Even the hope of sunlight horrifies.
Of course it does. You’ve mapped
these tunnels by touch, felt
every crevice in swallowing blackness,
crawled through shale ‘til flayed
knees turned to blood-red ore,
carved a bed from rock and laid in it,
let your back grow hard and grooved,
let the embers of ambition fade,
let frost drain the colour from
fingers, limbs, face.
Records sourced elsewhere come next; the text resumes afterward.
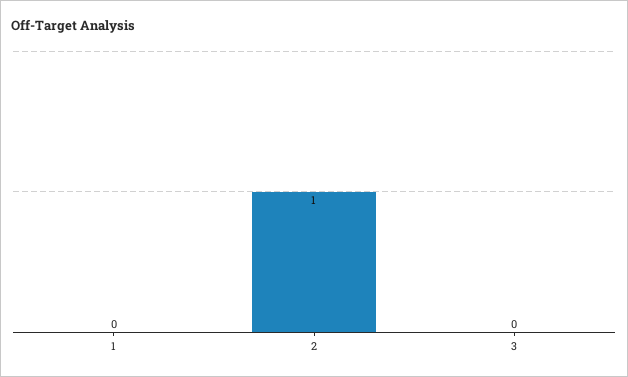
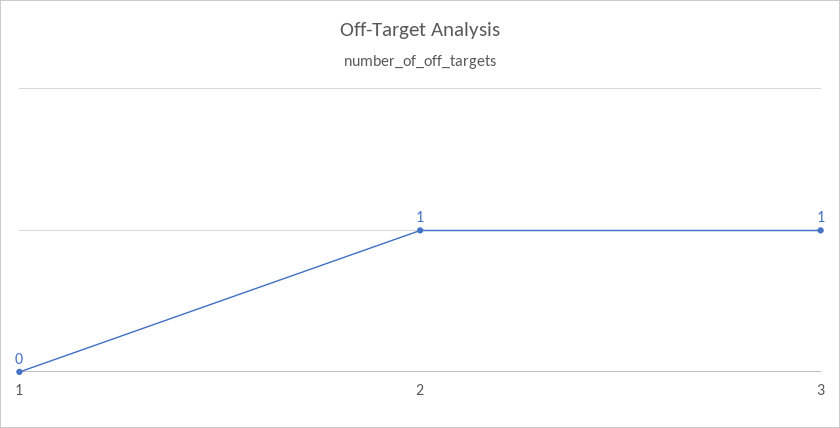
  {
    "1": 0,
    "2": 1,
-   "3": 0
+   "3": 1
  }

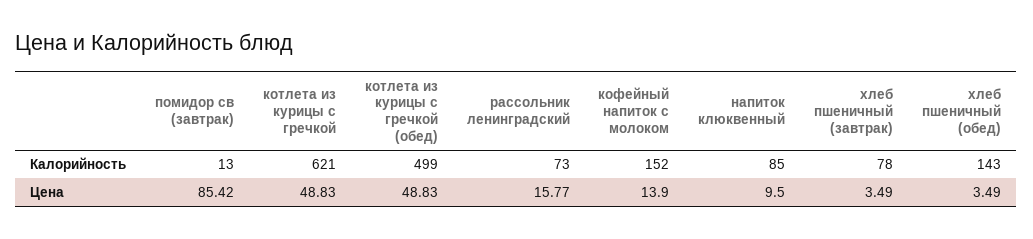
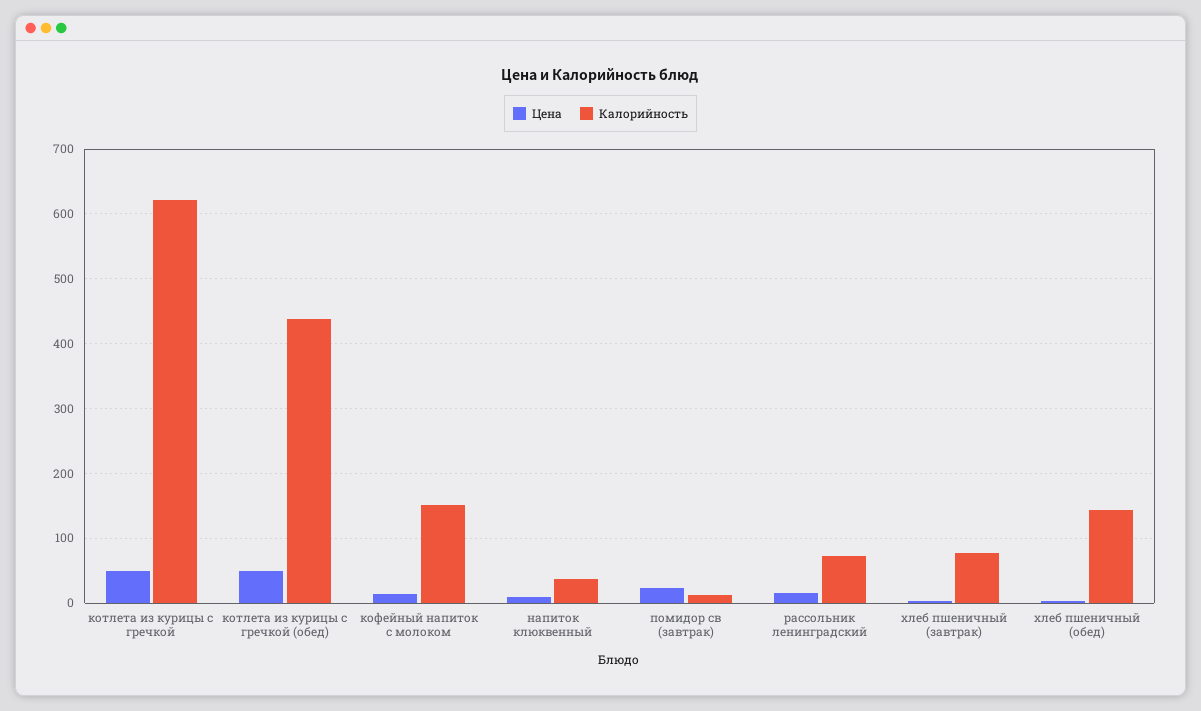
  {
    "Калорийность": {
      "помидор св (завтрак)": 13,
      "котлета из курицы с гречкой": 621,
-     "котлета из курицы с гречкой (обед)": 499,
+     "котлета из курицы с гречкой (обед)": 440,
      "рассольник ленинградский": 73,
      "кофейный напиток с молоком": 152,
-     "напиток клюквенный": 85,
+     "напиток клюквенный": 40,
      "хлеб пшеничный (завтрак)": 78,
      "хлеб пшеничный (обед)": 143
    },
    "Цена": {
-     "помидор св (завтрак)": 85.42,
+     "помидор св (завтрак)": 20,
      "котлета из курицы с гречкой": 48.83,
      "котлета из курицы с гречкой (обед)": 48.83,
      "рассольник ленинградский": 15.77,
      "кофейный напиток с молоком": 13.9,
      "напиток клюквенный": 9.5,
      "хлеб пшеничный (завтрак)": 3.49,
      "хлеб пшеничный (обед)": 3.49
    }
  }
All that time
devoted to fossilising, and now
you want
to want
to be anything but a golem
of stone and bone and ice?
Yes.
I want
to want
to be my own Prometheus, set myself
on fire to guide my journey, let burning
light unite with metabolic alchemy, unleash
free radicals to dynamite the elements,
oxidise my guts with every breath, shed
cells that can’t be regrown, every reckless
division inviting mutation, a fragile tower of
biochemistry, daring entropy to bring it down,
to howl; to weep for what is lost
but not what could have been,
blackened footprints where I stagger,
scratch a message in the ashes where I fall:
‘And yet they were glad
to be anything but that calcified thing,
to be one of the hideous living.’
Becca used to write poetry to procrastinate from their Biology degree and accidentally procrastinated their way into a writing career. They've published individual poems in anthologies More Exhibitionism, BFS: Horizons, Vortex, and Poetry For All, and they contributed twelve poems to the joint collection Steel-Tipped Snowflakes. In their spare time, Becca likes to get together with friends and pretend to be other people. Sometimes there are costumes and foam swords involved.